« Ce que vous appelez un créatif, Madame, est un
salopard qui se brosse l’ego sur les débris de mon histoire. » Elle est
interloquée, la femme du pâtissier. J’étais entré pour acheter un saint-honoré.
Chez un pâtissier, c’est la moindre des choses. Et la patronne me propose des
machins style charlotte à la mangue. Moi, dans les gâteaux, ce que j’aime c’est
la crème et les choux. Choux du jour, ça va sans dire. J’aime la pâtisserie qui
appelle l’armagnac. La mousse exotique, ils peuvent se la mettre au cul. Quand
je rentre dans une pâtisserie, ça doit me rappeler Madame Fernandez et ses
belles doudounes à la sortie de la Cathédrale. Que ça sensualise de partout.
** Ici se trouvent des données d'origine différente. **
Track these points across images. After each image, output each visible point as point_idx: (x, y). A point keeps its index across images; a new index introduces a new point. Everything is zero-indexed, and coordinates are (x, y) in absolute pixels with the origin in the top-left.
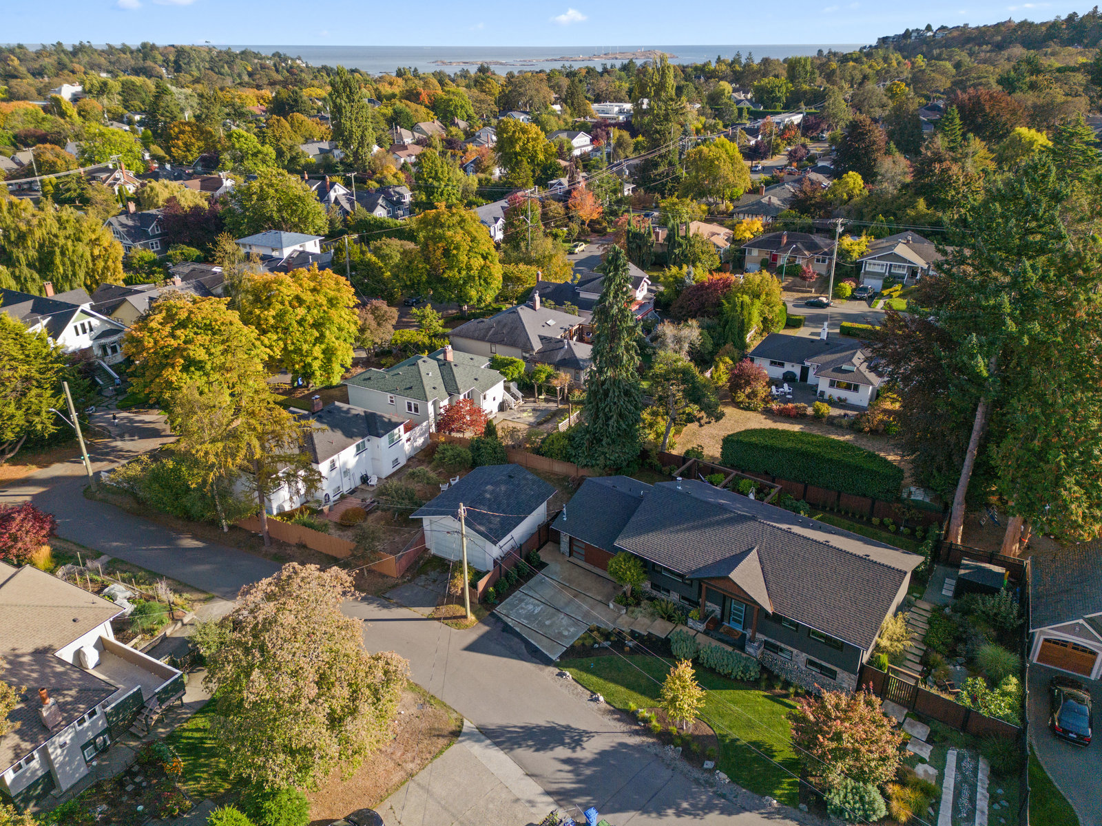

Et
donc la pâtissi§re maigre me regarde comme si j’étais une crotte de chien de
manchon en laissant tomber de ses lèvres trop minces pour être honnêtes :
« Vous n’aimez pas les créatifs ». S’attirant la réponse ci-dessus.
La femme du génie de la mousse exotique, elle s’imagine
qu’en parlant comme une journaliste féminine, elle introduit la littérature
dans l’antre du mauvais goût qu’elle dirige. Bien sûr que j’aime les créatifs,
sauf les autoproclamés. Tiens, on va parler d’un créatif, un vrai, un petit
pâtissier d’une petite ville pyrénéenne : Artigarède d’Oloron Ste Marie.
Quand j’étais petit (entre Vincent Auriol et René Coty), comme on ne pouvait
pas aller à Oloron tous les dimanches, on allait chez Arosteguy à Biarritz qui
tenait en dépôt le gâteau-phare d’Artigarède, le Russe. Aujourd’hui, on en
trouve partout. Tous les pâtissiers de la Côte ont copié le Russe d’Artigarède.
C’est la définition du créatif : le mec qui invente un
plat (ou un gâteau) que tous vont s’approprier car il correspond à une certaine
perfection.. Le MOF (dans ce cas
Mari de l’Odieuse Femelle)qui ne sait pas faire de saint-honoré, j’attends
qu’il crée un classique, mais je ne suis pas sûr qu’il en soit capable. Faire
joujou pour amuser le gogo, oui. Inventer un gâteau qui défiera les années,
c’est autre chose. Parce que les gâteaux, c’est comme les livres, y’a plein de
prédécesseurs et ceux qui savent comparent. Et ils voient bien qu’il y a les
plagiés (les créatifs) et les plagiaires.
Puisqu’on est sur la Côte basque, restons y pour parler d’un
autre créatif : en 1660, le pâtissier Adam offre un biscuit de sa création
à Louis XIV, pour son mariage. J’étais chez Adam la semaine dernière et la
brunette qi me servait me disait qu’il faudrait écrire l’histoire du macaron.
Inutile. Elle tient en deux lignes : en 1660, Adam invente le macaron.
Ensuite, il est plagié. Et pas qu’un peu. On a même, à Paris, le roi du
plagiat : il s’appelle Hermé. Le mec, il reprend une recette qui
s’approche de ses quatre siècles. Il remplace l’amande par des saveurs moins
subtiles, il y colle des colorants modernes, et la piétaille des gueux s’extasie.
Au point que le plagiaire, le geai paré des plumes des cons, est parfois appelé
le roi du macaron. !!On rêve…..
On va me dire ce que j’ai déjà entendu, à savoir que je
n’aime pas la nouveauté. C’est faux mais elle ne doit pas faire disparaître la
tradition. Qu’un chef crée un nouveau plat me va, même en cuisine moléculaire.
Ce qui ne me va pas, c’est que les vieux classiques disparaissent. Qu’on ne
retrouve plus sur les cartes de poulardes en vessie à la Albufera ne serait ce
que parce que j’aime bien Suchet. Et pour moi, les meilleurs, les MOF, ne sont
jamais qu’une passerelle entre les meilleurs de tous les temps. Le concurrent de
Ducasse, c’est pas Alleno, c’est Carême. Si vous ne pouvez pas comprendre ça….
Quand j’étais môme, le geai de La Fontaine, m’explosait de
rire. Un piaf persuadé qu’il pouvait enfiler les plumes d’un autre….Ben voilà,
on y est. Et tout le monde applaudit le piaf déguisé.